28_UK_Gusbourne_estate_M93A9430_EDT
We ended the trip with a dinner at Ben’s place. His wife Emy prepared a delicious chili with homemade guacamole. We ate outside around the fire at the end of their garden, enjoying some ‘local craft beers’… once did not hurt. After dinner, we headed to the village pub for one last pint. A must practice! “All of the villages in England has at least one pub”, Ben said.

An opportunity to remember that although sparkling wines are more than ever at the heart of the debate, Britain first remains the kingdom of beer.

WineExplorers’cheers,
JBA

 

Thank you to Exton Park, Coates & Seely and Gusbourne estates for their warm welcome. Thank you to Gérard Basset for his valuable recommendations of wineries to visit.
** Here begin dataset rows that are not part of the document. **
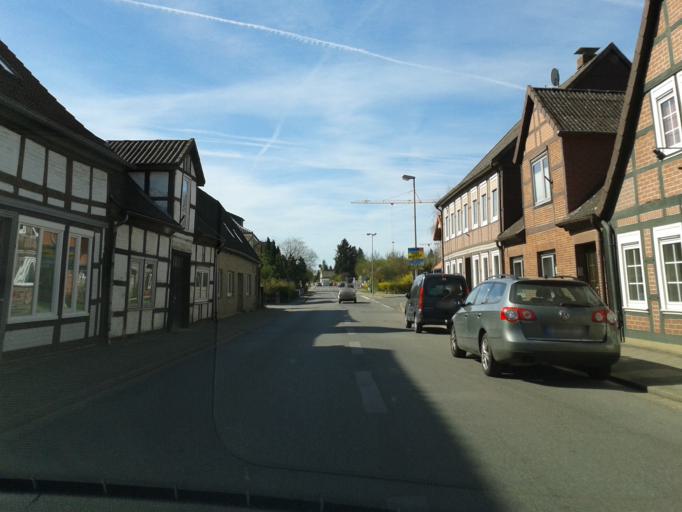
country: DE
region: Lower Saxony
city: Clenze
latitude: 52.9320
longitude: 10.9528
Thank you to Laura Rhys for having shared her precious wine knowledges with us.
Finally, thank you to all of you who participated in the financing of the WINE Explorers’ Truck : the VIDELOT group, Chateau Calon Segur, Chateau Lafon-Rochet, Chateau La Conseillante and all the friends and relatives of the project to who we will offer some well-deserved rewards once the project is completed.
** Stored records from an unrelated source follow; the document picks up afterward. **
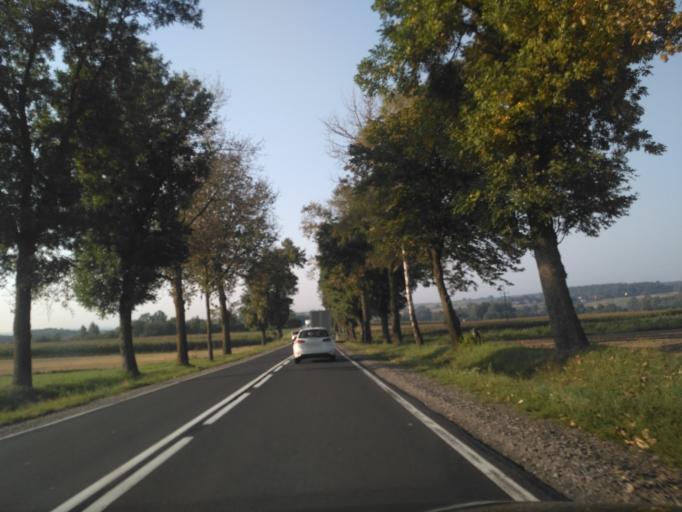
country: PL
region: Lublin Voivodeship
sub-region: Powiat krasnicki
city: Szastarka
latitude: 50.8091
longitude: 22.3196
(1) Archaeological excavations have revealed amphoras and bronze cups of wine dating from the 1st century BC in southern England.
(2) The famous “French Claret” imported since the twelfth century under the leadership of Henry II – King of England, are wines of a light red color, ranging from a color similar to that of burgundy  to that of a rosé. They have made the fortune of Bordeaux at the time.
(3) There are actually 135 wineries in the country, for 470 vineyards and 1,884 hectares under vine.
(4) Corinne Seely is a brilliant winemaker, who first started winemaking at Chateau Lynch Bages, where she was part of the team that created the first white wine from this estate, before becoming the oenologist at the Domaine de Chevalier, one of the most beautiful vineyards of Bordeaux for white wines.
(5) An English sparkling wine that is named “Britagne” must at least be made from Pinot noir, Pinot Meunier and Chardonnay,  have its second fermentation in bottle (plus a number of other wine growing and winemaking techniques that must be strictly adhered to). These wines will therefore be designated as made according to the “Britannique Method”.